From the data sheet:-
Voltage on any pin with respect to VSS (except VDD and MCLR) .............. -0.3V to (VDD + 0.3V)
There are clamping diodes from every pin (except MCLR and the power pins) to Vss and Vdd, so the input pin cannot rise much above Vdd. In your circuit, the diodes stop Vdd falling below the input voltage.
Use a continuity tester and you can see that those diodes are there. You can power a PIC like that from any pin, not that you should. Current flows from the pin, through the clamping diode and you will see about 4.4 V on the power rails. The decoupling capacitors will help the PIC run under those conditions.
There are several things you can do to stop that happening.
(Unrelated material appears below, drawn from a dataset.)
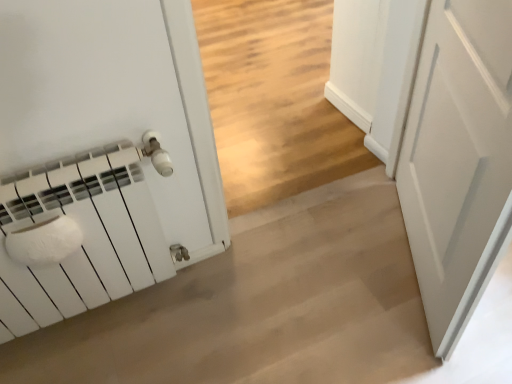
Where is `free region on the left part of white matte door at right`? free region on the left part of white matte door at right is located at coordinates pyautogui.click(x=309, y=281).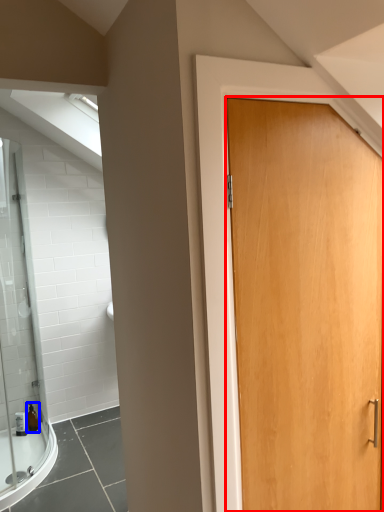
Question: Which point is further to the camera, door (highlighted by a red box) or toiletry (highlighted by a blue box)?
1. Use a transistor as a buffer, with a pull-up to Vdd
2. Put a big resistor in series. The input current on a digital input is tiny, so you can use a 100kΩ or so, which won't provide enough current to run much.
3. Use a PIC with high voltage tolerant inputs. Most are 3.3 V devices. In the data sheet they say:-
Voltage on any digital only pin with respect to VSS ........................................ -0.3V to +6.0V
Now that has no reference to Vdd, so you can feed it with 5V at any time. They have different clamping systems. You have to chose your pins because analogue capable pins generally don't like higher voltages.
4. Use a gate like a 74AHC1G04 as a buffer. It can run from 5V and can stand 5V input even with no supply voltage, so if you wire the supply to the gate to the PIC supply, both can fall to 0V while the input (USB) is still at 5V
5. Power everything off the USB anyhow.